Query-farm/vgi-xgboost

Repository files navigation

Vector Gateway Interface        XGBoost

vgi-xgboost

CI

A VGI worker that brings XGBoost into DuckDB/SQL: train gradient-boosted models, persist them in a registry, predict over SQL tables, and interpret them (feature importance + SHAP contributions) — all as SQL functions.

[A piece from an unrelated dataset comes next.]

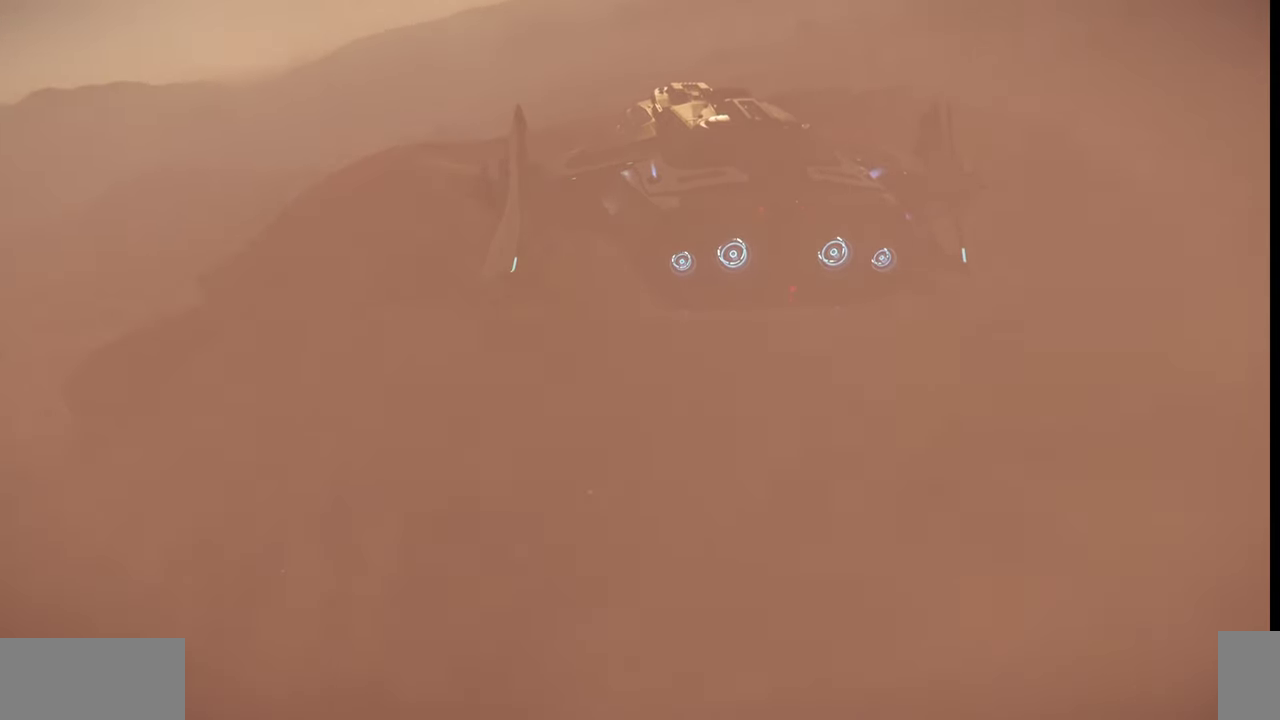
{"keys": ["w"], "mouse": [], "events": [[267, "w", "down"], [300, "space", "up"]]}
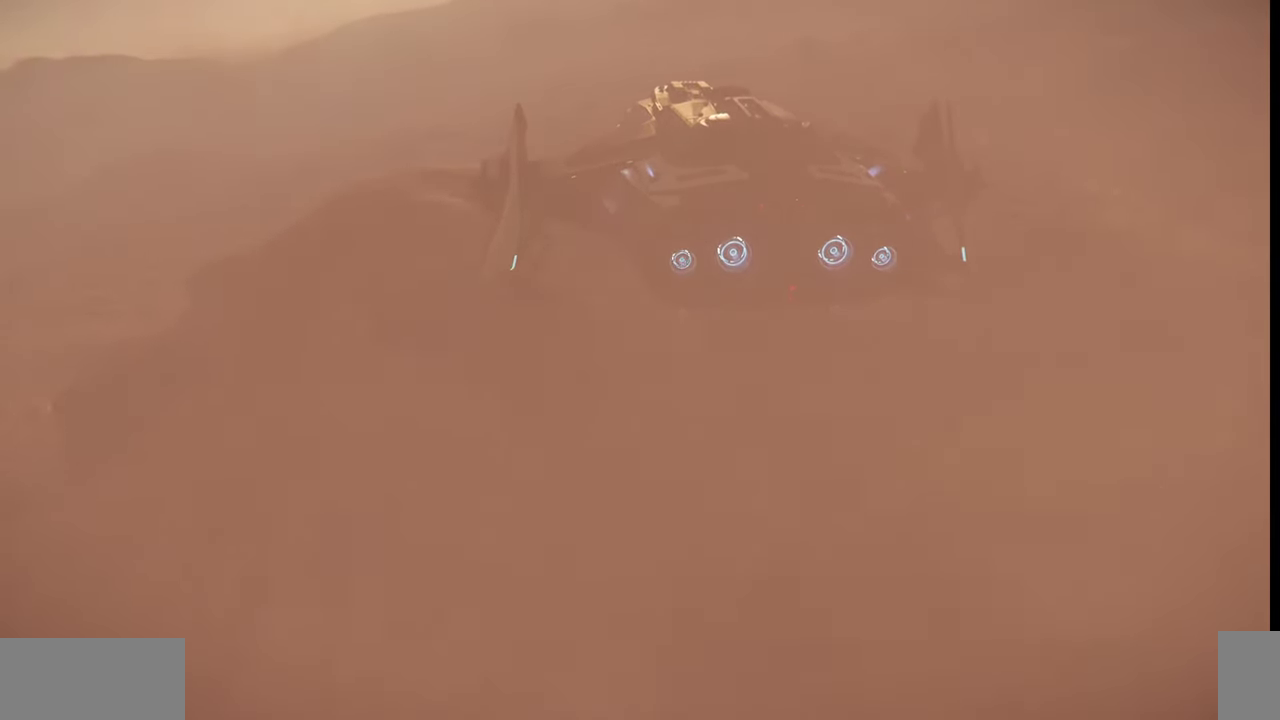
{"keys": ["w"], "mouse": [], "events": []}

INSTALL vgi FROM community; LOAD vgi;
ATTACH 'xgboost' (TYPE vgi, LOCATION 'uv run xgboost_worker.py');

-- train + persist a model (every non-id/target column becomes a feature)
SELECT * FROM xgboost.fit(
  (SELECT * EXCLUDE (target_name) FROM xgboost.iris()),
  model_name := 'iris_clf', estimator := 'xgb_classifier', target := 'target', id := 'sample_id');

-- predict later (input needs the same feature columns; selected by name)
SELECT * FROM xgboost.predict((SELECT * FROM new_flowers), model_name := 'iris_clf', id := 'id');

How it maps XGBoost onto SQL

XGBoost is built around stateful fit / predict estimators; SQL is set-oriented. Each piece is mapped to the VGI primitive that fits its data flow:

Area SQL surface VGI primitive
Datasets SELECT * FROM xgboost.iris() table function (source)
Fit xgboost.fit((SELECT ...), model_name := 'm', ...) table-buffering → registry + BLOB
Typed fit xgboost.fit_xgb_classifier((SELECT ...), n_estimators := 300, ...) table-buffering → registry + BLOB
Predict xgboost.predict((SELECT ...), model_name := 'm') streaming table-in-out
Cross-val xgboost.cross_val_predict / cross_val_score((SELECT ...), ...) table-buffering (no persistence)
Tuning xgboost.grid_search / randomized_search((SELECT ...), estimator := union_value(...)) table-buffering (CV leaderboard)
Importance xgboost.feature_importance('m') / permutation_importance(...) table function / buffering
Explain (SHAP) xgboost.explain((SELECT ...), model_name := 'm') streaming table-in-out
Inspect xgboost.partial_dependence((SELECT ...), model_name := 'm', feature := 'x') table-buffering

Conventions for the fit / predict / explain functions:

  • The input relation is the feature matrix X, passed as a (SELECT ...) subquery. Named arguments use DuckDB's name := value (or =>) syntax.
  • id names a passthrough column: it is excluded from the features and copied unchanged onto each output row, so you can join results back to the source. It is optional.
  • target (required for fit / cross_val_predict) names the label column, also excluded from features. Classification targets may be any label dtype (string, int, …): they are label-encoded to integer codes for XGBoost, the original ordered labels are stored in the model, and predict decodes back to them (so a string target predicts string labels, and with_proba yields proba_<label> columns).
  • Every remaining column is a feature. Numeric columns are used directly; string columns become native categorical features (no one-hot needed — this is XGBoost's edge), and NULLs flow through as missing values. Only genuinely unsupported types (e.g. blobs, structs) raise a clear error.
  • Hyperparameters can be passed as a JSON string: params := '{"n_estimators": 300, "max_depth": 6}', or — better — as native typed arguments via the fit_<estimator> functions (see below). Unknown hyperparameters are rejected with the list of valid ones.
  • fit/predict align features by name, not position: predict selects the model's fitted feature columns by name (input order is irrelevant, extra columns are ignored) and errors if a required feature column is missing. Unseen categories at predict time are treated as missing rather than raising.
  • fit always returns the model as a model BLOB (estimator + metadata, serialized with XGBoost's native format). It also persists to the registry only if model_name is given (so model_name is optional). predict, explain, feature_importance, permutation_importance, and partial_dependence take either model_name := or model := (a BLOB).

Function catalog

Datasets (xgboost.<name>())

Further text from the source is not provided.